Self wanted to steer me out of a bad gig. My family wanted me to take a better gig. People who loved me wanted me to take a better gig. But the robot was being told by trusted authorities that taking a lesser role, making the men around me look like good leaders was Christlike.

Were there unhelpful desires for more praise and recognition? Absolutely. But those didn’t stem from the moral transgression of pride. They stemmed from an entire lifetime of having my direct connection to God questioned and undermined. Honestly, when you’re told that God wouldn’t even be able to look at you if his son hadn’t died in your place, that’s a sludgy source of identity. Saying “I’m valuable because I’m hidden in Christ” is to say that everything about me is actually bad (yes, this tracks) and the best I can hope for is to be allowed to exist, unpunished.
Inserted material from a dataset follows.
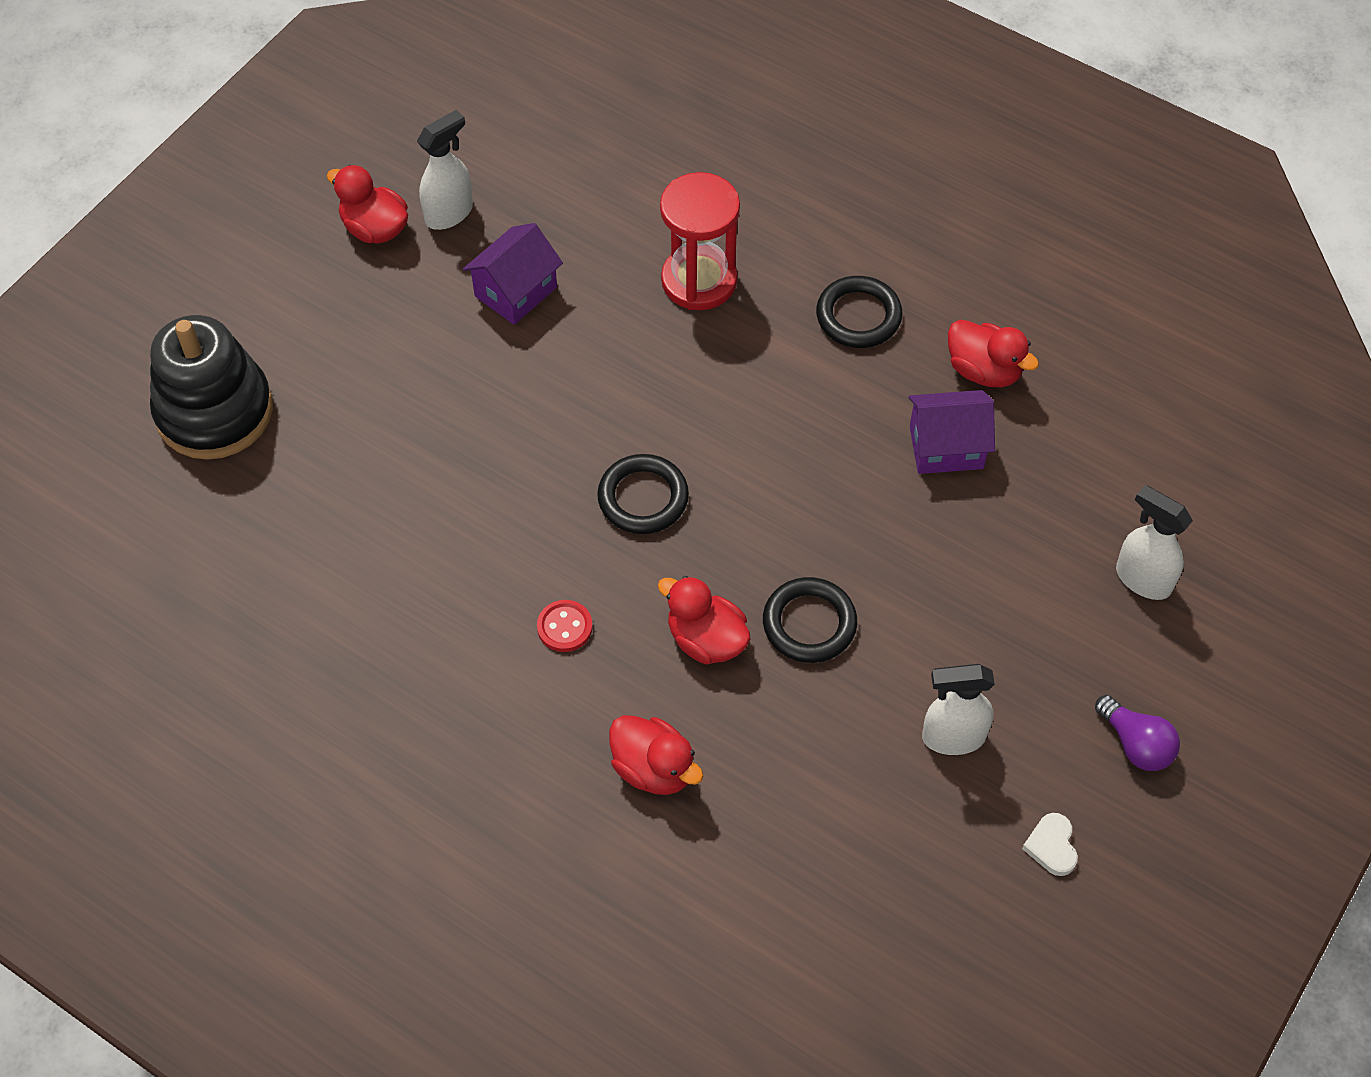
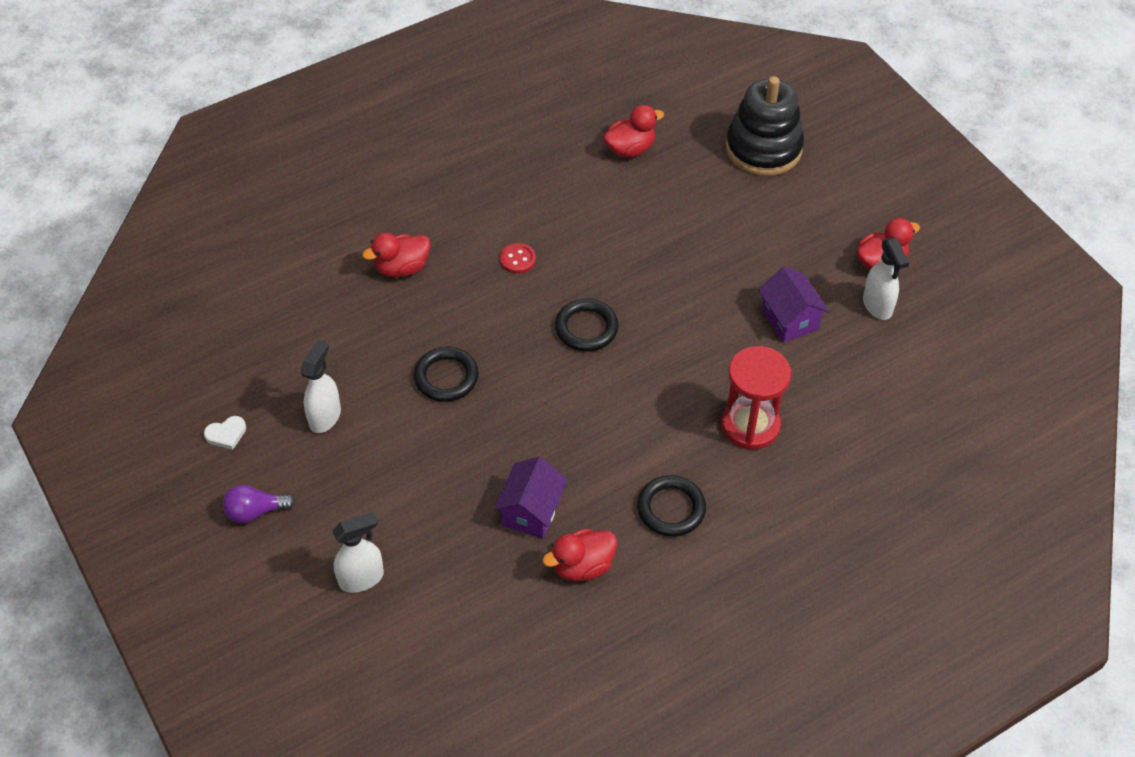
camera: 115 degrees right, 5 degrees down
(706, 640) = (467, 322): red duck -> red duck (630, 149)
(1051, 846) = (226, 434): white heart -> white heart turned 135 degrees clockwise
Oh the way we got off on that worm theology!

Unlike ambition and achievement, personality and individuality were rarely such explicit targets of sin-eradication, but it showed up in the way we were disciplined and discipled. Ask anyone who was part of it. Being different, wanting to be different, was labeled pride. Ironically, you could still stand out, not by being unique or healthy, but by being MORE CHRISTLIKE. So more submissive, more patient. More serious about the mortification of sin. Wormier. You were better if you kept your faith through more suffering, courted instead of dated, saved your first high-five for marriage, raised financial support so that a 20-something year old bro with a “calling” could tell you how to live your life and take credit for your work. Whatever it was, the way to stand out was to be more of what the authorities wanted. If you expressed pride about that, you’d be hip-checked pretty hard, but as long as you were quiet and serving the goals of the institutions and authority figures of the church, you could have as much pride as you wanted. Your robot, loaded with code placed there by pastors and parents, could be a better robot.

Which brings us back to the opening: pride — the belief that you are BETTER than everyone else — does lead to all sorts of harm. But we were in a system that squashed the prophetic voices—those with Self directly connected to God—that could point that out. Better robots could have authority over worse robots, but Self, which would fry all the robot motherboards, was exiled.

And that, my friends, is why when I left evangelicalism, I was looking for a new code for my robot. I was looking for a new external criteria to give me value, to call me good. Without these inputs, my robot could not operate. Which is why I was melting down, as per my last most.

And if a healing visit to a prayer center gave me a glimpse at what God had been up to, it was my quest for ego death that showed me the role the Self would play in that new life.